Бывали и ночи, проведенные за выпивкой в клубе или в армейской столовой, где сбившиеся за одним столом парни, ошалевшие от неприкаянности, но сохранившие достаточно здравого смысла, чтобы ограничиваться пивом и мясом на костях, которые редко подводят, пытались повеселиться и каким-то образом преуспевали в этом. Помню одну ночь, когда во время холеры в военных лагерях мы ели консервированный бараний рубец, чтобы «посмотреть, чем это кончится», и другую, когда злобному жеребцу в упряжи, пытавшемуся кусаться, подсовывали очень горячую жареную баранью ногу. Теоретически это должно было отучить его пускать зубы в ход, но он стал лишь еще большим «каннибалом».

**Указание:** Перечислите все блюда и напитки, названные во фрагменте. Записи получены из другого источника.

**Предоставленные записи:**
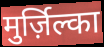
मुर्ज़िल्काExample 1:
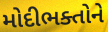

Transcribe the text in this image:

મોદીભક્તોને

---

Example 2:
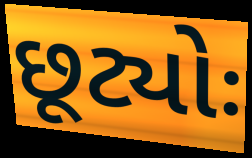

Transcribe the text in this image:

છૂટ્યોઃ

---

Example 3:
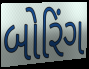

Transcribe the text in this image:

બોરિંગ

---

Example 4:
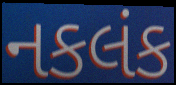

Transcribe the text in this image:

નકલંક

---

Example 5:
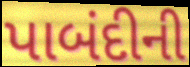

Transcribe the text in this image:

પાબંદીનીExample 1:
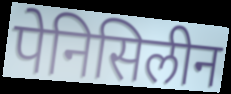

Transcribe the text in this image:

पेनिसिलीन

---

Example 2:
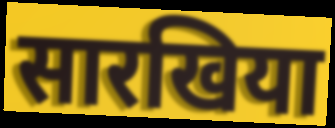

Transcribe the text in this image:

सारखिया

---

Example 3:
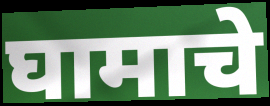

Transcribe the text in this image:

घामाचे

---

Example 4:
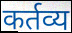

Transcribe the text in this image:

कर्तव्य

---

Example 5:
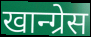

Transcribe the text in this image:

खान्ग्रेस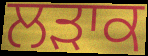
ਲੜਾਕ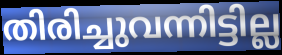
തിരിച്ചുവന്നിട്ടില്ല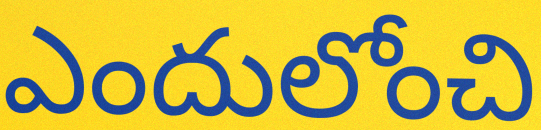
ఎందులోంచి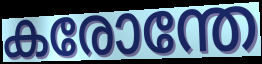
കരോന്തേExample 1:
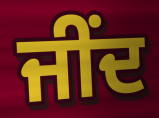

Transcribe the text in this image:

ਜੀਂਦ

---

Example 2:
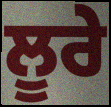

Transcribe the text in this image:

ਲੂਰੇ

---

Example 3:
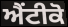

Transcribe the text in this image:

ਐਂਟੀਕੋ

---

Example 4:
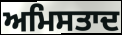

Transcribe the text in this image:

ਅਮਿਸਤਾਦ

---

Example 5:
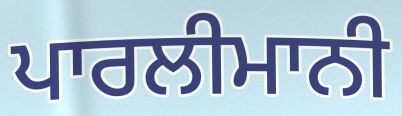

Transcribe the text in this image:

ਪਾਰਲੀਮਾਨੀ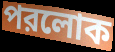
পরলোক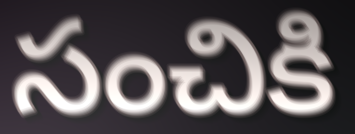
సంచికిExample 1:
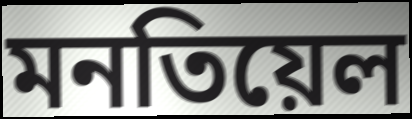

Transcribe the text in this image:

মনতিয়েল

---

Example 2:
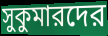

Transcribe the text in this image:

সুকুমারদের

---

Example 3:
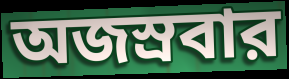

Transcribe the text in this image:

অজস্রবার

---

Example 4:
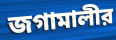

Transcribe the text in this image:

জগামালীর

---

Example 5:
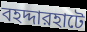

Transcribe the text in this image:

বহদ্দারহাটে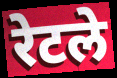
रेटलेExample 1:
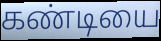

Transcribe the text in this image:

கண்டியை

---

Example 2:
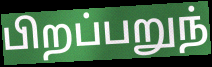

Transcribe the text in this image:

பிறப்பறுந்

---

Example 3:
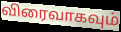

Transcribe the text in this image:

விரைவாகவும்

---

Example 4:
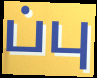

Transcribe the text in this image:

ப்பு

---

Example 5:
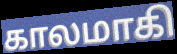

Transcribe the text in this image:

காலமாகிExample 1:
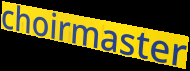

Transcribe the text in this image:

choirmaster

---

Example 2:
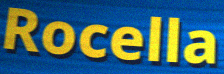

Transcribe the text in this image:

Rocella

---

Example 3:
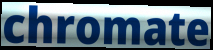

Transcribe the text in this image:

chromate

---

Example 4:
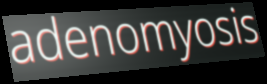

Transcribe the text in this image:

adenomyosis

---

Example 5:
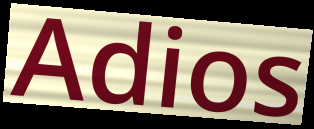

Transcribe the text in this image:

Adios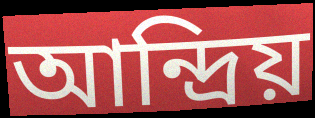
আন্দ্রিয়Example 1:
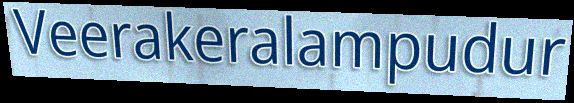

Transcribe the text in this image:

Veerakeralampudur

**Ответ на задание:** Пиво, мясо на костях, консервированный бараний рубец, жареная баранья нога.